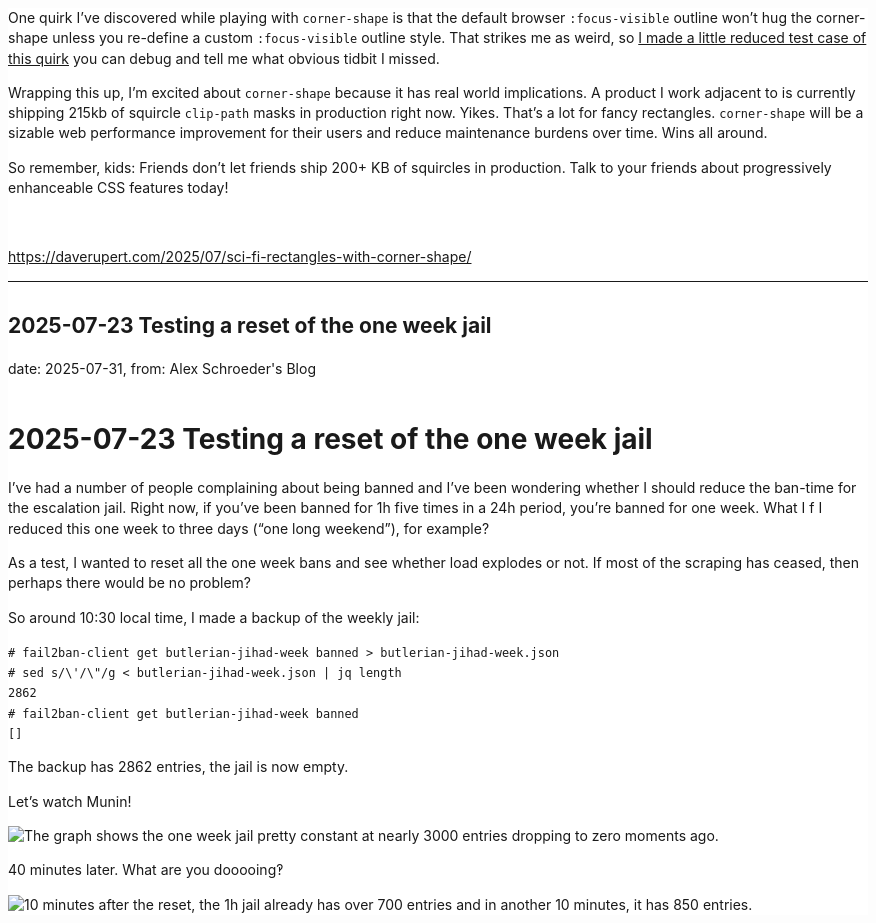 <p>One quirk I’ve discovered while playing with <code>corner-shape</code> is that the default browser <code>:focus-visible</code> outline won’t hug the corner-shape unless you re-define a custom <code>:focus-visible</code> outline style. That strikes me as weird, so <a href="https://codepen.io/davatron5000/pen/OPyWpxR">I made a little reduced test case of this quirk</a> you can debug and tell me what obvious tidbit I missed.</p>
<p>Wrapping this up, I’m excited about <code>corner-shape</code> because it has real world implications. A product I work adjacent to is currently shipping 215kb of squircle <code>clip-path</code> masks in production right now. Yikes. That’s a lot for fancy rectangles. <code>corner-shape</code> will be a sizable web performance improvement for their users and reduce maintenance burdens over time. Wins all around.</p>
<p>So remember, kids: Friends don’t let friends ship 200+ KB of squircles in production. Talk to your friends about progressively enhanceable CSS features today!</p> 

<br> 

<https://daverupert.com/2025/07/sci-fi-rectangles-with-corner-shape/>

---

## 2025-07-23 Testing a reset of the one week jail

date: 2025-07-31, from: Alex Schroeder's Blog

<h1 id="2025-07-23-testing-a-reset-of-the-one-week-jail">2025-07-23 Testing a reset of the one week jail</h1>

<p>I&rsquo;ve had a number of people complaining about being banned and I&rsquo;ve been wondering whether I should reduce the ban-time for the escalation jail. Right now, if you&rsquo;ve been banned for 1h five times in a 24h period, you&rsquo;re banned for one week. What I f I reduced this one week to three days (&ldquo;one long weekend&rdquo;), for example?</p>

<p>As a test, I wanted to reset all the one week bans and see whether load explodes or not. If most of the scraping has ceased, then perhaps there would be no problem?</p>

<p>So around 10:30 local time, I made a backup of the weekly jail:</p>

<pre><code># fail2ban-client get butlerian-jihad-week banned &gt; butlerian-jihad-week.json
# sed s/\'/\&quot;/g &lt; butlerian-jihad-week.json | jq length
2862
# fail2ban-client get butlerian-jihad-week banned
[]
</code></pre>

<p>The backup has 2862 entries, the jail is now empty.</p>

<p>Let&rsquo;s watch Munin!</p>

<p><img loading="lazy" src="2025-07-23-test-1.jpg" alt="The graph shows the one week jail pretty constant at nearly 3000 entries dropping to zero moments ago." /></p>

<p>40 minutes later. What are you dooooing‽</p>

<p><img loading="lazy" src="2025-07-23-test-2.jpg" alt="10 minutes after the reset, the 1h jail already has over 700 entries and in another 10 minutes, it has 850 entries." /></p>
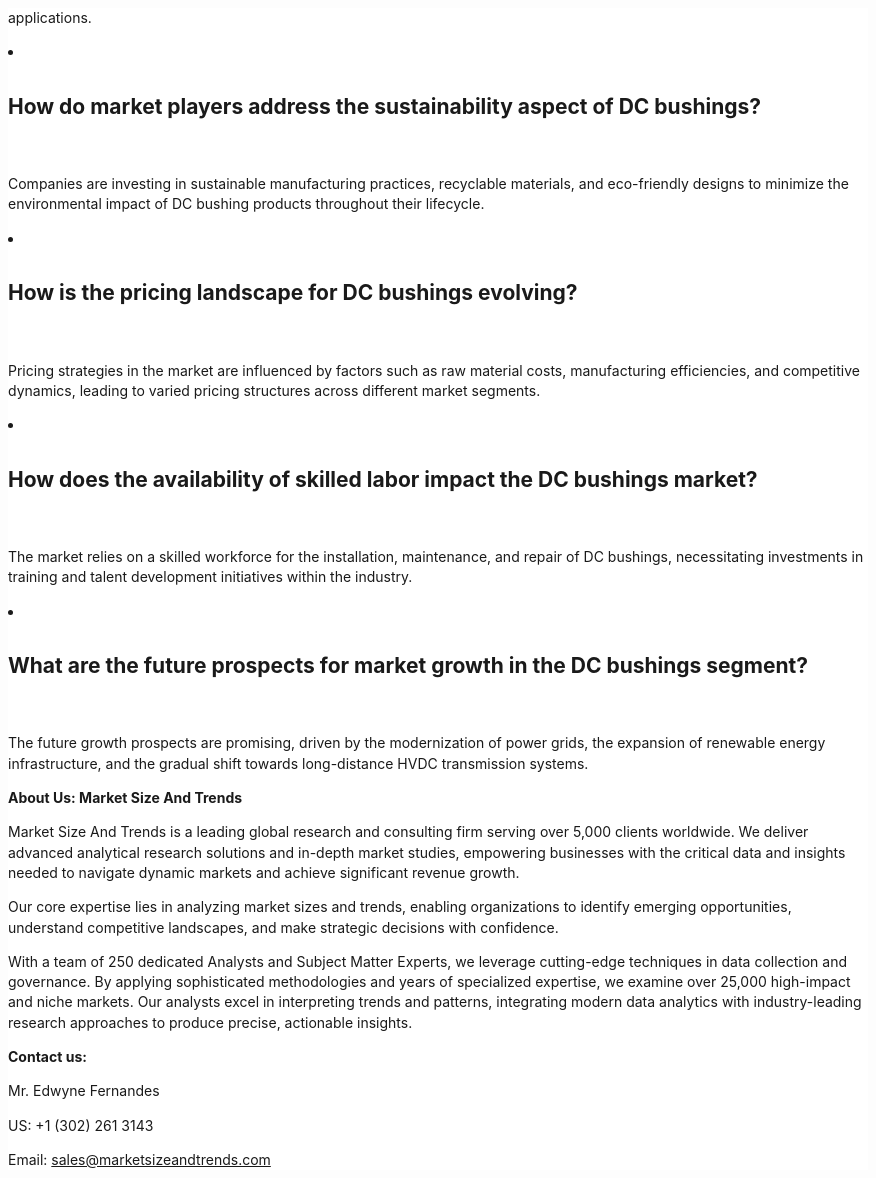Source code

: applications.</p> </li> <li> <h2>How do market players address the sustainability aspect of DC bushings?</h2> <p>&nbsp;</p><p>Companies are investing in sustainable manufacturing practices, recyclable materials, and eco-friendly designs to minimize the environmental impact of DC bushing products throughout their lifecycle.</p> </li> <li> <h2>How is the pricing landscape for DC bushings evolving?</h2> <p>&nbsp;</p><p>Pricing strategies in the market are influenced by factors such as raw material costs, manufacturing efficiencies, and competitive dynamics, leading to varied pricing structures across different market segments.</p> </li> <li> <h2>How does the availability of skilled labor impact the DC bushings market?</h2> <p>&nbsp;</p><p>The market relies on a skilled workforce for the installation, maintenance, and repair of DC bushings, necessitating investments in training and talent development initiatives within the industry.</p> </li> <li> <h2>What are the future prospects for market growth in the DC bushings segment?</h2> <p>&nbsp;</p><p>The future growth prospects are promising, driven by the modernization of power grids, the expansion of renewable energy infrastructure, and the gradual shift towards long-distance HVDC transmission systems.</p> </li></ol></body></html></p><p><strong>About Us:&nbsp;Market Size And Trends</strong></p><p>Market Size And Trends&nbsp;is a leading global research and consulting firm serving over 5,000 clients worldwide. We deliver advanced analytical research solutions and in-depth market studies, empowering businesses with the critical data and insights needed to navigate dynamic markets and achieve significant revenue growth.</p><p>Our core expertise lies in analyzing market sizes and trends, enabling organizations to identify emerging opportunities, understand competitive landscapes, and make strategic decisions with confidence.</p><p>With a team of 250 dedicated Analysts and Subject Matter Experts, we leverage cutting-edge techniques in data collection and governance. By applying sophisticated methodologies and years of specialized expertise, we examine over 25,000 high-impact and niche markets. Our analysts excel in interpreting trends and patterns, integrating modern data analytics with industry-leading research approaches to produce precise, actionable insights.</p><p><strong>Contact us:</strong></p><p>Mr. Edwyne Fernandes</p><p>US: +1 (302) 261 3143</p><p>Email: <a href="mailto:sales@marketsizeandtrends.com">sales@marketsizeandtrends.com</a>&nbsp;</p>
··········
* [What you have to do]: For the records above, give every line again exactly and skip the pictures.

* [Response for this exercise]:
 <p>One quirk I’ve discovered while playing with <code>corner-shape</code> is that the default browser <code>:focus-visible</code> outline won’t hug the corner-shape unless you re-define a custom <code>:focus-visible</code> outline style. That strikes me as weird, so <a href="https://codepen.io/davatron5000/pen/OPyWpxR">I made a little reduced test case of this quirk</a> you can debug and tell me what obvious tidbit I missed.</p>
<p>Wrapping this up, I’m excited about <code>corner-shape</code> because it has real world implications. A product I work adjacent to is currently shipping 215kb of squircle <code>clip-path</code> masks in production right now. Yikes. That’s a lot for fancy rectangles. <code>corner-shape</code> will be a sizable web performance improvement for their users and reduce maintenance burdens over time. Wins all around.</p>
<p>So remember, kids: Friends don’t let friends ship 200+ KB of squircles in production. Talk to your friends about progressively enhanceable CSS features today!</p> 

<br> 

<https://daverupert.com/2025/07/sci-fi-rectangles-with-corner-shape/>

---

## 2025-07-23 Testing a reset of the one week jail

date: 2025-07-31, from: Alex Schroeder's Blog

<h1 id="2025-07-23-testing-a-reset-of-the-one-week-jail">2025-07-23 Testing a reset of the one week jail</h1>

<p>I&rsquo;ve had a number of people complaining about being banned and I&rsquo;ve been wondering whether I should reduce the ban-time for the escalation jail. Right now, if you&rsquo;ve been banned for 1h five times in a 24h period, you&rsquo;re banned for one week. What I f I reduced this one week to three days (&ldquo;one long weekend&rdquo;), for example?</p>

<p>As a test, I wanted to reset all the one week bans and see whether load explodes or not. If most of the scraping has ceased, then perhaps there would be no problem?</p>

<p>So around 10:30 local time, I made a backup of the weekly jail:</p>

<pre><code># fail2ban-client get butlerian-jihad-week banned &gt; butlerian-jihad-week.json
# sed s/\'/\&quot;/g &lt; butlerian-jihad-week.json | jq length
2862
# fail2ban-client get butlerian-jihad-week banned
[]
</code></pre>

<p>The backup has 2862 entries, the jail is now empty.</p>

<p>Let&rsquo;s watch Munin!</p>

<p><img loading="lazy" src="2025-07-23-test-1.jpg" alt="The graph shows the one week jail pretty constant at nearly 3000 entries dropping to zero moments ago." /></p>

<p>40 minutes later. What are you dooooing‽</p>

<p><img loading="lazy" src="2025-07-23-test-2.jpg" alt="10 minutes after the reset, the 1h jail already has over 700 entries and in another 10 minutes, it has 850 entries." /></p>
Source code

: applications.</p> </li> <li> <h2>How do market players address the sustainability aspect of DC bushings?</h2> <p>&nbsp;</p><p>Companies are investing in sustainable manufacturing practices, recyclable materials, and eco-friendly designs to minimize the environmental impact of DC bushing products throughout their lifecycle.</p> </li> <li> <h2>How is the pricing landscape for DC bushings evolving?</h2> <p>&nbsp;</p><p>Pricing strategies in the market are influenced by factors such as raw material costs, manufacturing efficiencies, and competitive dynamics, leading to varied pricing structures across different market segments.</p> </li> <li> <h2>How does the availability of skilled labor impact the DC bushings market?</h2> <p>&nbsp;</p><p>The market relies on a skilled workforce for the installation, maintenance, and repair of DC bushings, necessitating investments in training and talent development initiatives within the industry.</p> </li> <li> <h2>What are the future prospects for market growth in the DC bushings segment?</h2> <p>&nbsp;</p><p>The future growth prospects are promising, driven by the modernization of power grids, the expansion of renewable energy infrastructure, and the gradual shift towards long-distance HVDC transmission systems.</p> </li></ol></body></html></p><p><strong>About Us:&nbsp;Market Size And Trends</strong></p><p>Market Size And Trends&nbsp;is a leading global research and consulting firm serving over 5,000 clients worldwide. We deliver advanced analytical research solutions and in-depth market studies, empowering businesses with the critical data and insights needed to navigate dynamic markets and achieve significant revenue growth.</p><p>Our core expertise lies in analyzing market sizes and trends, enabling organizations to identify emerging opportunities, understand competitive landscapes, and make strategic decisions with confidence.</p><p>With a team of 250 dedicated Analysts and Subject Matter Experts, we leverage cutting-edge techniques in data collection and governance. By applying sophisticated methodologies and years of specialized expertise, we examine over 25,000 high-impact and niche markets. Our analysts excel in interpreting trends and patterns, integrating modern data analytics with industry-leading research approaches to produce precise, actionable insights.</p><p><strong>Contact us:</strong></p><p>Mr. Edwyne Fernandes</p><p>US: +1 (302) 261 3143</p><p>Email: <a href="mailto:sales@marketsizeandtrends.com">sales@marketsizeandtrends.com</a>&nbsp;</p>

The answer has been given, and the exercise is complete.